Slated for inauguration in March, Andhra Pradesh's new assembly complex in Amravati has been specially equipped with disruption-proof features.
Watching legislative assembly sessions across India is equal parts entertaining and traumatising. Loud calls of protest, desk-thumping, mike-wrenching, and accosting the speaker are some of the antics that agitated Assembly members often indulge in. The soon-to-be inaugurated Andhra Pradesh Assembly building hopes to find a solution to the ruckus.
Slated for inauguration in March, the new Amravati assembly complex has been specially equipped with disruption-proof features.
An AP Cabinet meeting in progress. Image for representation. Source: AP Gov
Constructed by L&T and Ms Shapoorji and Pallonji, the assembly buildings include mikes attached to sound-proof metal and fibre tables so that they can’t be damaged or snatched away.

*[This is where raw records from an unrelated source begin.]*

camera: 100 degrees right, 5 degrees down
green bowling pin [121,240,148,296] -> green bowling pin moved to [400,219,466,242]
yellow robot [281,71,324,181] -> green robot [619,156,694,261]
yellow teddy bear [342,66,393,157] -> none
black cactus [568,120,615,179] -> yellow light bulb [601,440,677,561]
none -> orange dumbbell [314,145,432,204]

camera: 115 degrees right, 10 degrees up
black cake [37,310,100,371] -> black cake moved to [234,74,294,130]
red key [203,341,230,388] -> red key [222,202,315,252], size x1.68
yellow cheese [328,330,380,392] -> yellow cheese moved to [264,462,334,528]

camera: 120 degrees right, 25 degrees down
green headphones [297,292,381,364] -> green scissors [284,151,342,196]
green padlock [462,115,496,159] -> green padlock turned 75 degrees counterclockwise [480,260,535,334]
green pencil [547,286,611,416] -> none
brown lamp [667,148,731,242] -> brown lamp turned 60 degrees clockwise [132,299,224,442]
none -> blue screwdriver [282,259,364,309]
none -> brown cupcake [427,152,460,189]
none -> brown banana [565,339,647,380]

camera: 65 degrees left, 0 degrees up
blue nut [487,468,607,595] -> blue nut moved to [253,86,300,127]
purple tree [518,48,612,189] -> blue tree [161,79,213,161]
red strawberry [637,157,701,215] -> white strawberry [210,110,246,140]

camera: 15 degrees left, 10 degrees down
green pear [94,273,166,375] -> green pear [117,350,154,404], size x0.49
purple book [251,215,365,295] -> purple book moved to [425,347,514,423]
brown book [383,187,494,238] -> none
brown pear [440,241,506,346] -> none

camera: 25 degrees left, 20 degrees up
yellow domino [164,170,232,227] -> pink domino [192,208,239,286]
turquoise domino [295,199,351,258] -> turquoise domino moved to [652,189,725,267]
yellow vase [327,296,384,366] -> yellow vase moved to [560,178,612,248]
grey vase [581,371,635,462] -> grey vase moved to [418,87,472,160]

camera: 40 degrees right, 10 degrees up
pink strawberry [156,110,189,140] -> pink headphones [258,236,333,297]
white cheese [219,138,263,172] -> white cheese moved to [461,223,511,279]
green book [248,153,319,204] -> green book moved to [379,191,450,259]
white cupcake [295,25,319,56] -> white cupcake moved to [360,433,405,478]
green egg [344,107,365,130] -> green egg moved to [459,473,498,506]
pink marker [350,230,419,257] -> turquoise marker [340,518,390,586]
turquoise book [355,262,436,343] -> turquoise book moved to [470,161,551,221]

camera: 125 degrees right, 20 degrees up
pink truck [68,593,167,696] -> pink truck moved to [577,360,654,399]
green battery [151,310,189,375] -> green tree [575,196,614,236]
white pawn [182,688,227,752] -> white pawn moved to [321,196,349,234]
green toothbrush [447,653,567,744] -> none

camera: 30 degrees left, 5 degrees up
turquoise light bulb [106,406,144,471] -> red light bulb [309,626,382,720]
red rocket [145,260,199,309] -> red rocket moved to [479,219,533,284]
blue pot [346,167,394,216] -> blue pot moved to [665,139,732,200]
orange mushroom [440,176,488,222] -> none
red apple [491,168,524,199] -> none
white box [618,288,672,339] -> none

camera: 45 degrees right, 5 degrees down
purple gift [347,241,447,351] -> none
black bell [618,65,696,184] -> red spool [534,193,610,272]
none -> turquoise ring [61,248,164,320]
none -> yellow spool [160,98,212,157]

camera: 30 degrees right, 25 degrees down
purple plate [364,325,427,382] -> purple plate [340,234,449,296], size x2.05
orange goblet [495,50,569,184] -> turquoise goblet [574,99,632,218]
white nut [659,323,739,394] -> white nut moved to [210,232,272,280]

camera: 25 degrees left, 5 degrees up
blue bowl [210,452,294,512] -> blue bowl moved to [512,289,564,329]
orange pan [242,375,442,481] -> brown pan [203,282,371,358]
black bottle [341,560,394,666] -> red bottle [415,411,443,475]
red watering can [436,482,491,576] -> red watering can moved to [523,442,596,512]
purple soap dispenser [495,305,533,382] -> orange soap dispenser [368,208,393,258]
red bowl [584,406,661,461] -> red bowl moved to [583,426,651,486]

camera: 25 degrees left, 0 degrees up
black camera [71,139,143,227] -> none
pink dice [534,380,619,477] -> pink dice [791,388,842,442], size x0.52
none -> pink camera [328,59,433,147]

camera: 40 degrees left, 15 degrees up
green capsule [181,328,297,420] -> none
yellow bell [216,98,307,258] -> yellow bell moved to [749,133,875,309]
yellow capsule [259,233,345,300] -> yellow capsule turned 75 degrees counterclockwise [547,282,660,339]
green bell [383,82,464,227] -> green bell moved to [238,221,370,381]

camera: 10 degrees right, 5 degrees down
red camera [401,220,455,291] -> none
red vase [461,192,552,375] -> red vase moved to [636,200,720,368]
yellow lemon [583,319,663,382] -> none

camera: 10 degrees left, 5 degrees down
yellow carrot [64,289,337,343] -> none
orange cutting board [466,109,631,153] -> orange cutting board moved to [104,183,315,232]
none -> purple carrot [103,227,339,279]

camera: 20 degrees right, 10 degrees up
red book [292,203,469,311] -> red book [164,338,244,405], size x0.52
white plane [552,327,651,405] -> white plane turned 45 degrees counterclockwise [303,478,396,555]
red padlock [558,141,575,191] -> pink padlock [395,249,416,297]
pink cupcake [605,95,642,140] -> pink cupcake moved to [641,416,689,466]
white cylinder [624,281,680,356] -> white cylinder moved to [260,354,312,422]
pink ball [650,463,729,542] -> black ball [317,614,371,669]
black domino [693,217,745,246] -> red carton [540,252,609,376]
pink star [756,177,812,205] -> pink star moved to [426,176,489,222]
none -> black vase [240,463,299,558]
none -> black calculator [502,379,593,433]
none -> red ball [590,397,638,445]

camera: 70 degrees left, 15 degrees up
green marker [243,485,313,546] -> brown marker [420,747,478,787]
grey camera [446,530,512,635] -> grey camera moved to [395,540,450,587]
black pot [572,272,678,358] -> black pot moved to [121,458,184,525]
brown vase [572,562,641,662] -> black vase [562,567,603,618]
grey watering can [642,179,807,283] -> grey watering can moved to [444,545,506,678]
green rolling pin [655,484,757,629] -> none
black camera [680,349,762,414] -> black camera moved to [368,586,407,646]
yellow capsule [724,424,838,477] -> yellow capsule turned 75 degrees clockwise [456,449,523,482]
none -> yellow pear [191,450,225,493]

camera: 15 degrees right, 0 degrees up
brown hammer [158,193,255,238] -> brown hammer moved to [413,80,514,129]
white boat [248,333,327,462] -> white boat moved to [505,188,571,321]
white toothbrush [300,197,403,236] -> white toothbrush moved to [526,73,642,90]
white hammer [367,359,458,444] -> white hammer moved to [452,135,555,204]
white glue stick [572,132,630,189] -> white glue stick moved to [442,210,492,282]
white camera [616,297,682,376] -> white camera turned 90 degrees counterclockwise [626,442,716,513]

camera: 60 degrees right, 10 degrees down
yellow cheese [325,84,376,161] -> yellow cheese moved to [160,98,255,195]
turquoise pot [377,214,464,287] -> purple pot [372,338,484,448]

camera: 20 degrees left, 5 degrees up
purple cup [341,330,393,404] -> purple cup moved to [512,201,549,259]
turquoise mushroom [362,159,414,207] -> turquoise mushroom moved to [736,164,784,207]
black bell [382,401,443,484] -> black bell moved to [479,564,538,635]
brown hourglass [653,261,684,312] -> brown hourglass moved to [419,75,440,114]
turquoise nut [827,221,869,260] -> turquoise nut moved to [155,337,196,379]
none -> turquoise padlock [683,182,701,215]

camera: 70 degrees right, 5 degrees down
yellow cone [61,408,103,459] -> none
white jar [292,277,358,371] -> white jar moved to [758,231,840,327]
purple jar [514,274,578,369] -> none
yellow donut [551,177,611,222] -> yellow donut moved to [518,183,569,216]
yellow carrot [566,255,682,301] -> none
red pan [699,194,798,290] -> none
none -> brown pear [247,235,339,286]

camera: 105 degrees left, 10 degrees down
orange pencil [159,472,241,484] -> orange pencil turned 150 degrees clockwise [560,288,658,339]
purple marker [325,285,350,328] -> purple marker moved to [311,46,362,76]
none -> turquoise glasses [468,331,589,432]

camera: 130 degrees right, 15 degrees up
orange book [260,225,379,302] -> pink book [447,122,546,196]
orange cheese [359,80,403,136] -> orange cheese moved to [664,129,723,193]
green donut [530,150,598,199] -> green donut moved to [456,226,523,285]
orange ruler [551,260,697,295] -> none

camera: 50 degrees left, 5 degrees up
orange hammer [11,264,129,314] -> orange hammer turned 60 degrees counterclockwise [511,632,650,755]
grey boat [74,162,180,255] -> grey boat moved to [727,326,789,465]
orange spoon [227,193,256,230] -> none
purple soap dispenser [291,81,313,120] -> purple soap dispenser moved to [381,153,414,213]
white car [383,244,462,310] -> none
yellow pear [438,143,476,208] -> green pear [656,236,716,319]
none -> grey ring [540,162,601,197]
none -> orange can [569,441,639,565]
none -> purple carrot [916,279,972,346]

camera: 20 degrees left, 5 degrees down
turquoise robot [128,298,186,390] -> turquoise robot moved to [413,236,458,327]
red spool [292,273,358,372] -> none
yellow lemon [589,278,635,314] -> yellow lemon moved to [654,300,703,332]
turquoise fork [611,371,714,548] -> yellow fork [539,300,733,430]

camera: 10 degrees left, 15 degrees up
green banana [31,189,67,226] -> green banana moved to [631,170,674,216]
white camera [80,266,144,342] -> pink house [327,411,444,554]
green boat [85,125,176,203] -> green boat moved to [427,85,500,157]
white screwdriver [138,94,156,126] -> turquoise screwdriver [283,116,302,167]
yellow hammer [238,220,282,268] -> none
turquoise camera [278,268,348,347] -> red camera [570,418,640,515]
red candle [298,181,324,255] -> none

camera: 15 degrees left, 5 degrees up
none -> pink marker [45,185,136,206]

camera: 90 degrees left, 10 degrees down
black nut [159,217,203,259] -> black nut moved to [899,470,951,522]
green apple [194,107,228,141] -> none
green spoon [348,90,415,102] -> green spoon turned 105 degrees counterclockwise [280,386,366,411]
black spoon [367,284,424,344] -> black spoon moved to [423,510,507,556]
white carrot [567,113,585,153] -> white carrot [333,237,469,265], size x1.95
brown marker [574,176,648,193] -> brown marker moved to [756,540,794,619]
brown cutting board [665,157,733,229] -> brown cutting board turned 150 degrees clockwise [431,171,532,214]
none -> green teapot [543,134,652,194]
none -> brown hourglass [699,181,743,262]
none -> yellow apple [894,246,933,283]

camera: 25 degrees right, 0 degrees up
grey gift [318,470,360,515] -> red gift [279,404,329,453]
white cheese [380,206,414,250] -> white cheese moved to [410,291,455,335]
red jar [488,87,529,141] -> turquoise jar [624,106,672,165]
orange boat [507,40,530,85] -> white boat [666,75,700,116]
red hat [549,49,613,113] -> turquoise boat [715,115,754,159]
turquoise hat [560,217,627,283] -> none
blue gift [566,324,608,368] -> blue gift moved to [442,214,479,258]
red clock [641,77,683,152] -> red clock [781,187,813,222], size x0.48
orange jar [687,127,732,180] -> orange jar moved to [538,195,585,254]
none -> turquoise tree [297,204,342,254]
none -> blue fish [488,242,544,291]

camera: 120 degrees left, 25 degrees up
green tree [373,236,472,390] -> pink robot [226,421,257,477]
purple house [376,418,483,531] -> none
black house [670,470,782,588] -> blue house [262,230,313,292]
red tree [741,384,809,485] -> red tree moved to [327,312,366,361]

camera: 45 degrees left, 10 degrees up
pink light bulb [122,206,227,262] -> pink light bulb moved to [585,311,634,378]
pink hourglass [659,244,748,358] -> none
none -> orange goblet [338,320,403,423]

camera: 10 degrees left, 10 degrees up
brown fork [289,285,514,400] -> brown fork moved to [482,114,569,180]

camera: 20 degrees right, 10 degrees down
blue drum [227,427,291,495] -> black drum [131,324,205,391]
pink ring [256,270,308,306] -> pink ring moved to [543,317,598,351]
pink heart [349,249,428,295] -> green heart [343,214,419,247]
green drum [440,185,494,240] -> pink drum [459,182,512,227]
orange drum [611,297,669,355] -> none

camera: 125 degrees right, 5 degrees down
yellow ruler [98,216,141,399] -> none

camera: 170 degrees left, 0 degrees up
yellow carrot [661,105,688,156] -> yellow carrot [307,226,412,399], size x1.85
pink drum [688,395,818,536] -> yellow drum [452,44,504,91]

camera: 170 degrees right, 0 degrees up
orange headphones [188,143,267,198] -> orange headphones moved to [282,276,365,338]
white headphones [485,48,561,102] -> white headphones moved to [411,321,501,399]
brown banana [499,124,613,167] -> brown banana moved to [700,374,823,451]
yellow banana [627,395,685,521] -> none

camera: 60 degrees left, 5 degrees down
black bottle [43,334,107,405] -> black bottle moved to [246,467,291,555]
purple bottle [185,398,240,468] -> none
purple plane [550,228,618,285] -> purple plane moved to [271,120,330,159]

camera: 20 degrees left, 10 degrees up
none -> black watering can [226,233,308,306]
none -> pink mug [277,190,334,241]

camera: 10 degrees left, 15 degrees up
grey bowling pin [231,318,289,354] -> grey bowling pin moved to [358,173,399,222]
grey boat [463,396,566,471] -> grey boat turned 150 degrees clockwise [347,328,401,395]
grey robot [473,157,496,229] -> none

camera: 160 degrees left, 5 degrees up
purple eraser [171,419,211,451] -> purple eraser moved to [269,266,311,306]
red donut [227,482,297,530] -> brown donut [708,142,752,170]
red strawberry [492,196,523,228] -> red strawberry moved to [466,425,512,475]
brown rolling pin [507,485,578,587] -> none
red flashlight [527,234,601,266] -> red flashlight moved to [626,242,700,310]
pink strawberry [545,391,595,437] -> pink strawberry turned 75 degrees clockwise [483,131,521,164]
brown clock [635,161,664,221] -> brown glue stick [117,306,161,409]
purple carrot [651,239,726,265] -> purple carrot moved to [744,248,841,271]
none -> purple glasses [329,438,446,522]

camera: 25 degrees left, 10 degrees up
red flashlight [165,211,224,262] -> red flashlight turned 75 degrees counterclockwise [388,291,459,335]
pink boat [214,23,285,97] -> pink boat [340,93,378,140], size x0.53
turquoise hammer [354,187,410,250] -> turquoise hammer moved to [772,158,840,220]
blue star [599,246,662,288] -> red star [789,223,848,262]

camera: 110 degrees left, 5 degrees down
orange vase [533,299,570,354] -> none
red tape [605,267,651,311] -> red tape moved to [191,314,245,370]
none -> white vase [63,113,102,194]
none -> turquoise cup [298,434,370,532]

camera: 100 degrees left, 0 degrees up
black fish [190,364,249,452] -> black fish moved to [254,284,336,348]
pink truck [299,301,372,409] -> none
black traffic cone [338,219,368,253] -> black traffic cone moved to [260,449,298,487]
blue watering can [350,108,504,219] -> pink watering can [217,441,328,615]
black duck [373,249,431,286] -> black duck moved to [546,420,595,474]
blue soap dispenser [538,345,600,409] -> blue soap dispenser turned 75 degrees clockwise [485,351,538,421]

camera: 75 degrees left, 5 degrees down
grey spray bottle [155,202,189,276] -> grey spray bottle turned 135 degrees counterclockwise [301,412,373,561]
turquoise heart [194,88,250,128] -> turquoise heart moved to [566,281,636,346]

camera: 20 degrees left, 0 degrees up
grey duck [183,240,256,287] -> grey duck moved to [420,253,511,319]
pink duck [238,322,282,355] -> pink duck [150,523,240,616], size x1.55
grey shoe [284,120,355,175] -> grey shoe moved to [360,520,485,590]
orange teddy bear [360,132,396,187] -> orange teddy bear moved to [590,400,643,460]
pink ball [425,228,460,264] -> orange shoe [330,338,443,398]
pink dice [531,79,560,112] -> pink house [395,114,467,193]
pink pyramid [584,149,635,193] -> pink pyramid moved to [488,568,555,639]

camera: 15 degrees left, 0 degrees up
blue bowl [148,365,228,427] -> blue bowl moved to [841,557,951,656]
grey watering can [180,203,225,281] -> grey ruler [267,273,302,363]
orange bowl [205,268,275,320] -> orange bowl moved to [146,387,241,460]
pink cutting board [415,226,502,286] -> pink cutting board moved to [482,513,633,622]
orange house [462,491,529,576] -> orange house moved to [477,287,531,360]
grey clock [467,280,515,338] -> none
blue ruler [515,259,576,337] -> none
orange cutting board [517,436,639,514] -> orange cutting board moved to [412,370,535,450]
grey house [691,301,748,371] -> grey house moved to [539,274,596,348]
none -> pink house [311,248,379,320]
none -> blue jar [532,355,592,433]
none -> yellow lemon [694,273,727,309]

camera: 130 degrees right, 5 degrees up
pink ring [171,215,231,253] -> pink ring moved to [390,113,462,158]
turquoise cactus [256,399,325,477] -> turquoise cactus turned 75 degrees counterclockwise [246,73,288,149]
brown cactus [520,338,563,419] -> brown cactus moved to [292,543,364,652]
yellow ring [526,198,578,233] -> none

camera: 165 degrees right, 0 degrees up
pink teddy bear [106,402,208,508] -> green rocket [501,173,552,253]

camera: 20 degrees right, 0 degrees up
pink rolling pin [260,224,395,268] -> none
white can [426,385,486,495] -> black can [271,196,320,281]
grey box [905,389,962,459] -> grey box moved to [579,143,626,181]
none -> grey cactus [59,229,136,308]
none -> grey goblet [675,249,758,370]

Connected to the Speaker’s table via Wi-Fi controls, these mikes also prevent members from speaking out of turn or without the Speaker’s permission.
Thumping matches don’t work either, what with the high-density tables that don’t make any noise. Additionally, a six-foot-tall podium separates the Speaker’s chair from the rest of the House. Members cannot surround the Speaker, but walk up to the chair through monitored passages.
“You may not be able to see what all you witness in most of the legislative houses in the country and even abroad. In one way, it is infrastructure that is set to bring behavioural change among members, than the other way round,” an official told a Mumbai Mirror correspondent.
The inaugural session at the Amaravati assembly is likely to begin in the first week of March. The assembly complex will house the Legislative Assembly and Legislative Council.
Projects to develop Amravati into Andhra Pradesh’s new capital city are ongoing. The current secretariat and Assembly buildings are not permanent, and will be in tandem with the development of the rest of the capital over the years.
If these disruption-proof ideas are successful, this is certainly an idea we hope to see replicated in legislative assemblies all over India.